For the 13th consecutive year, the Open Doors World Watch List ranks North Korea as the place where Christian persecution is most extreme. The god-like worship of the leader, Kim Jong-Un, and his predecessors leaves no room for any other religion and Christians face unimaginable pressure in every sphere of life. Forced to meet only in secret, they dare not share their faith with their families, for fear of imprisonment in a labour camp. Christian parents even hide their faith in front of their children. Anyone discovered engaging in clandestine religious activity may be subject to arrest, arbitrary detention, disappearance, torture, even public execution. Not only individuals are affected when their faith is discovered, but also their entire family.

All of this sounds very familiar… The Auschwitz-Birkenau commemoration ceremonies is an opportunity to not just remember the past, but to know and to remind of what is happening in the present. The Body of Christ have brothers and sisters who are daily fighting for their lives in North Korea – they need us to be their voice, to pray for them, and to provide physical support.
Open Doors would like to encourage Christians in South Africa to be a voice for North Korean Christians on the 27th of January, as we remember those who both died in and survived Nazi concentration camps.

Jan Vermeer concludes his article with the following,
“The last place we visit are the lavatories. It has been reconstructed. ‘This was a building so dirty the SS officers didn’t want to go inside,’ the tour guide says. ‘But it was warmer than outside. So the prisoners would prefer to work here and clean it.”

“I see a long row of holes where people had to sit during their brief breaks.
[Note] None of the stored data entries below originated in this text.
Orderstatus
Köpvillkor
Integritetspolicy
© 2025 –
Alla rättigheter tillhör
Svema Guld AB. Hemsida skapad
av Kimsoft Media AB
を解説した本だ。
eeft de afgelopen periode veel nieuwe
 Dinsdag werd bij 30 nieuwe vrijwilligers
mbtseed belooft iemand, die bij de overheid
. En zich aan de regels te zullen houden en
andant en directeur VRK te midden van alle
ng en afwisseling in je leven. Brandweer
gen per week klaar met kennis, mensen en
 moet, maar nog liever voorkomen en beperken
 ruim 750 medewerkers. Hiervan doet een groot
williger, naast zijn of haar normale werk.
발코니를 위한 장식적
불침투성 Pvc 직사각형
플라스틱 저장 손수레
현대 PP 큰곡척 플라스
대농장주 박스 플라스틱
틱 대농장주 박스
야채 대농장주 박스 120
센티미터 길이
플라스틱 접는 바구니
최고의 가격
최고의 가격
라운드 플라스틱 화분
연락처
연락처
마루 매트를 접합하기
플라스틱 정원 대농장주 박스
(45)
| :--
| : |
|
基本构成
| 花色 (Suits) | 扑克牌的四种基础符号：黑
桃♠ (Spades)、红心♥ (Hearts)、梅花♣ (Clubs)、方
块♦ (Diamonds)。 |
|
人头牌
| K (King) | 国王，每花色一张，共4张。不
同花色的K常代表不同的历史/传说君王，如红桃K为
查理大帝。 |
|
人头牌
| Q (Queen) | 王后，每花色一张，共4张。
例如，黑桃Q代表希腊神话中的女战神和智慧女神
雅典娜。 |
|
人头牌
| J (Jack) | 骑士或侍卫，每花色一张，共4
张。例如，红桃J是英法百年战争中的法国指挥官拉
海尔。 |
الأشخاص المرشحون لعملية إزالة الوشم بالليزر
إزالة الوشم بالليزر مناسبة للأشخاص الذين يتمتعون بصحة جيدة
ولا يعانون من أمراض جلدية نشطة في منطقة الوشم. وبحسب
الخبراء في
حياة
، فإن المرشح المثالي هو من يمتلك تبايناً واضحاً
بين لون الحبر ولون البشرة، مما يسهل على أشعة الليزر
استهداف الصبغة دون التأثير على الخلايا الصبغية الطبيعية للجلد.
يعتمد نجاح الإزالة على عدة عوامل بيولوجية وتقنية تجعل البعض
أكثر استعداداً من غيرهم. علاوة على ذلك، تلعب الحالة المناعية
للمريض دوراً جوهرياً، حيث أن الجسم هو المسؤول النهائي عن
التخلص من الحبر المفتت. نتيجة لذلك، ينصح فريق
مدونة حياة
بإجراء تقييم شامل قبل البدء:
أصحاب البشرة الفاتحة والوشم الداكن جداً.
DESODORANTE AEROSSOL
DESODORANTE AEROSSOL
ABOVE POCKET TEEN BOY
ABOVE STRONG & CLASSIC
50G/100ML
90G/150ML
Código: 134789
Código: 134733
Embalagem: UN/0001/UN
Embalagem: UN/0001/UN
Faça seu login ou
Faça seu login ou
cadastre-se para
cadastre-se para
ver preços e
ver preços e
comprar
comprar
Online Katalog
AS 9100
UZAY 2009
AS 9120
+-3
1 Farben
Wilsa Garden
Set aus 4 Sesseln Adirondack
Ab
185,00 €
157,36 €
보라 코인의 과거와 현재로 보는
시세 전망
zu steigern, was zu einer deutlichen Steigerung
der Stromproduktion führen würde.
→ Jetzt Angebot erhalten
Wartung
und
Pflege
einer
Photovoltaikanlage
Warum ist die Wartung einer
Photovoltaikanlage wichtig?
Suddenly the tour guide raises her voice again. ‘Because the SS did not come here, this was also a place where groups of Jews and groups of Christians would gather to pray.”

“Immediately I see Hea Woo’s face in front of me. This 70-year-old lady survived three years in a North Korean labour camp. ‘Every day was as if God was pouring out all ten plagues on us simultaneously. That’s how hard it was. But God also comforted me and brought a secret fellowship into existence. Every Sunday we would gather in the toilets and pray.”

“I thank God. He is the same yesterday, today and tomorrow. People worshipped Him in Auschwitz and people serve Him in North Korean camps today. Wherever there’s darkness, candles burn. Weak lights, perhaps so weak they are invisible to the human eye, but God sees them.”